Question

Four times the sum of three consecutive odd integers is seven hundred sixty-five less than three times the product of the larger two numbers. What are the three integers?
this was my initial answer to the question:
(x-2), x, (x+2)

4((x+2) + x+ (x-2))=3((x+2)(x)) – 765

4(3x)=3x2+6x-765

4x=x2+2x-255

X2-2x-255=0

X2-17x+15x-255=0

X(x-17)+15(x-17)=0

(x+15)(x-17)=0

(x-17)=0

X=17
however it was sent back to me with:
'You should end up with 2 values for x. You then need to write the two sets of three integers.'

I am unsure as to what i am supposed to do with this now :/
Thanks

Answer 1

Answer:

The consecutive odd integers are (15, 17, 19) or (-17, -15, -13).

Step-by-step explanation:

Let the three consecutive odd integers be: $x-2,x\ and \ x+2$

The condition given is:

$4[x-2+x+x+2]=3x(x+2)-765$

Solve this for x as follows:

$4[x-2+x+x+2]=3x(x+2)-765\\4\times 3x=3x^{2}+6x-765\\3x^{2}-6x-765=0\\x^{2}-2x-255=0\\x^{2}-17x+15x-255=0\\x(x-17)+15(x-17)=0\\(x-17)(x+15)=0$

• If $(x-17)=0$ then the value of x is 17.

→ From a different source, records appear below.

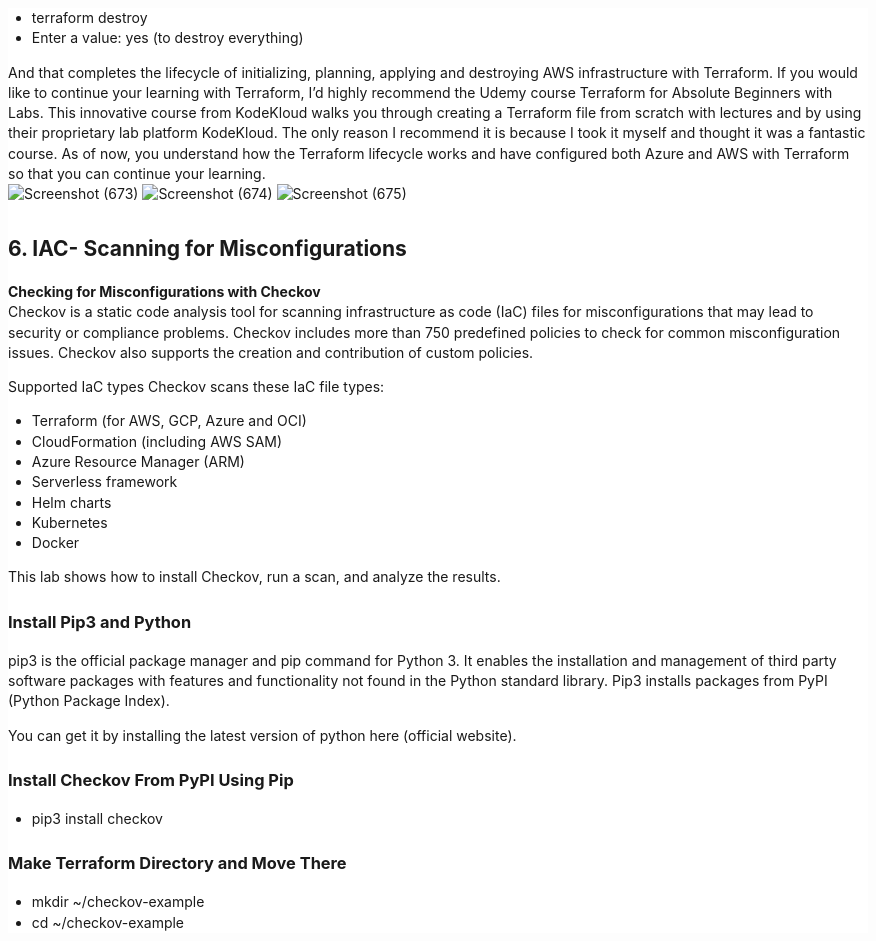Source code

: - terraform destroy
- Enter a value: yes (to destroy everything)

And that completes the lifecycle of initializing, planning, applying and destroying AWS infrastructure with Terraform. If you would like to continue your learning with Terraform, I’d highly recommend the Udemy course Terraform for Absolute Beginners with Labs. This innovative course from KodeKloud walks you through creating a Terraform file from scratch with lectures and by using their proprietary lab platform KodeKloud. The only reason I recommend it is because I took it myself and thought it was a fantastic course. As of now, you understand how the Terraform lifecycle works and have configured both Azure and AWS with Terraform so that you can continue your learning. <br>
![Screenshot (673)](https://github.com/user-attachments/assets/4516dd36-cd4a-43a4-8d78-0d8c3bbc8602)
![Screenshot (674)](https://github.com/user-attachments/assets/90cb2ac3-e8cf-4f18-a05b-7f6e187d2e78)
![Screenshot (675)](https://github.com/user-attachments/assets/b26cc547-eea8-44f5-b1c4-a348bd18f267)

## 6. IAC- Scanning for Misconfigurations
**Checking for Misconfigurations with Checkov** <br>
Checkov is a static code analysis tool for scanning infrastructure as code (IaC) files for misconfigurations that may lead to security or compliance problems. Checkov includes more than 750 predefined policies to check for common misconfiguration issues.  Checkov also supports the creation and contribution of custom policies. 


Supported IaC types
Checkov scans these IaC file types:


- Terraform (for AWS, GCP, Azure and OCI)
- CloudFormation (including AWS SAM)
- Azure Resource Manager (ARM)
- Serverless framework
- Helm charts
- Kubernetes
- Docker


This lab shows how to install Checkov, run a scan, and analyze the results.


### Install Pip3 and Python
pip3 is the official package manager and pip command for Python 3. It enables the installation and management of third party software packages with features and functionality not found in the Python standard library. Pip3 installs packages from PyPI (Python Package Index).

You can get it by installing the latest version of python here (official website).

### Install Checkov From PyPI Using Pip

- pip3 install checkov

### Make Terraform Directory and Move There

- mkdir ~/checkov-example
- cd ~/checkov-example
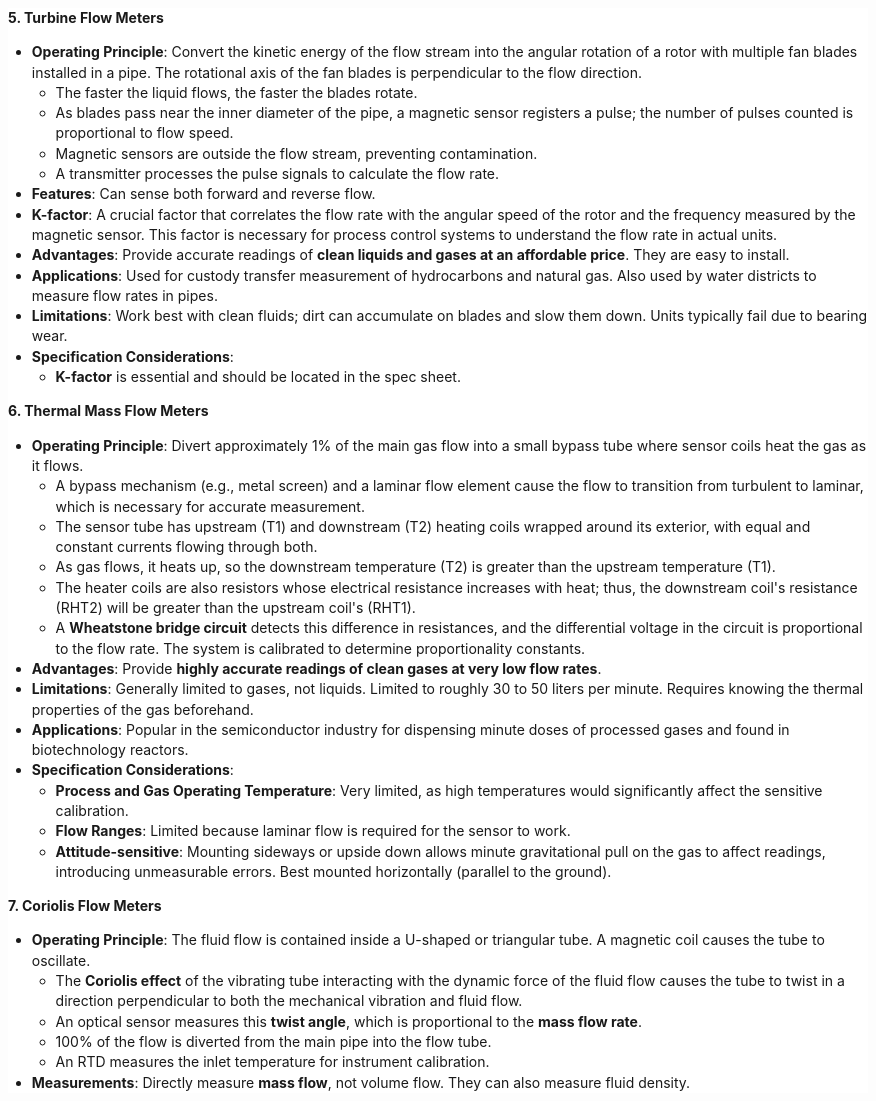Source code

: **5. Turbine Flow Meters**
*   **Operating Principle**: Convert the kinetic energy of the flow stream into the angular rotation of a rotor with multiple fan blades installed in a pipe. The rotational axis of the fan blades is perpendicular to the flow direction.
    *   The faster the liquid flows, the faster the blades rotate.
    *   As blades pass near the inner diameter of the pipe, a magnetic sensor registers a pulse; the number of pulses counted is proportional to flow speed.
    *   Magnetic sensors are outside the flow stream, preventing contamination.
    *   A transmitter processes the pulse signals to calculate the flow rate.
*   **Features**: Can sense both forward and reverse flow.
*   **K-factor**: A crucial factor that correlates the flow rate with the angular speed of the rotor and the frequency measured by the magnetic sensor. This factor is necessary for process control systems to understand the flow rate in actual units.
*   **Advantages**: Provide accurate readings of **clean liquids and gases at an affordable price**. They are easy to install.
*   **Applications**: Used for custody transfer measurement of hydrocarbons and natural gas. Also used by water districts to measure flow rates in pipes.
*   **Limitations**: Work best with clean fluids; dirt can accumulate on blades and slow them down. Units typically fail due to bearing wear.
*   **Specification Considerations**:
    *   **K-factor** is essential and should be located in the spec sheet.

**6. Thermal Mass Flow Meters**
*   **Operating Principle**: Divert approximately 1% of the main gas flow into a small bypass tube where sensor coils heat the gas as it flows.
    *   A bypass mechanism (e.g., metal screen) and a laminar flow element cause the flow to transition from turbulent to laminar, which is necessary for accurate measurement.
    *   The sensor tube has upstream (T1) and downstream (T2) heating coils wrapped around its exterior, with equal and constant currents flowing through both.
    *   As gas flows, it heats up, so the downstream temperature (T2) is greater than the upstream temperature (T1).
    *   The heater coils are also resistors whose electrical resistance increases with heat; thus, the downstream coil's resistance (RHT2) will be greater than the upstream coil's (RHT1).
    *   A **Wheatstone bridge circuit** detects this difference in resistances, and the differential voltage in the circuit is proportional to the flow rate. The system is calibrated to determine proportionality constants.
*   **Advantages**: Provide **highly accurate readings of clean gases at very low flow rates**.
*   **Limitations**: Generally limited to gases, not liquids. Limited to roughly 30 to 50 liters per minute. Requires knowing the thermal properties of the gas beforehand.
*   **Applications**: Popular in the semiconductor industry for dispensing minute doses of processed gases and found in biotechnology reactors.
*   **Specification Considerations**:
    *   **Process and Gas Operating Temperature**: Very limited, as high temperatures would significantly affect the sensitive calibration.
    *   **Flow Ranges**: Limited because laminar flow is required for the sensor to work.
    *   **Attitude-sensitive**: Mounting sideways or upside down allows minute gravitational pull on the gas to affect readings, introducing unmeasurable errors. Best mounted horizontally (parallel to the ground).

**7. Coriolis Flow Meters**
*   **Operating Principle**: The fluid flow is contained inside a U-shaped or triangular tube. A magnetic coil causes the tube to oscillate.
    *   The **Coriolis effect** of the vibrating tube interacting with the dynamic force of the fluid flow causes the tube to twist in a direction perpendicular to both the mechanical vibration and fluid flow.
    *   An optical sensor measures this **twist angle**, which is proportional to the **mass flow rate**.
    *   100% of the flow is diverted from the main pipe into the flow tube.
    *   An RTD measures the inlet temperature for instrument calibration.
*   **Measurements**: Directly measure **mass flow**, not volume flow. They can also measure fluid density.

       The odd numbers are:

          $x-2=17-2=15\\x=17\\x+2=17+2=19$

• If $(x+15)=0$ then the value of x is -15.

       The odd numbers are:

         $x-2=-15-2=-17\\x=-15\\x+2=-15+2=-13$

Thus, the consecutive odd integers are (15, 17, 19) or (-17, -15, -13).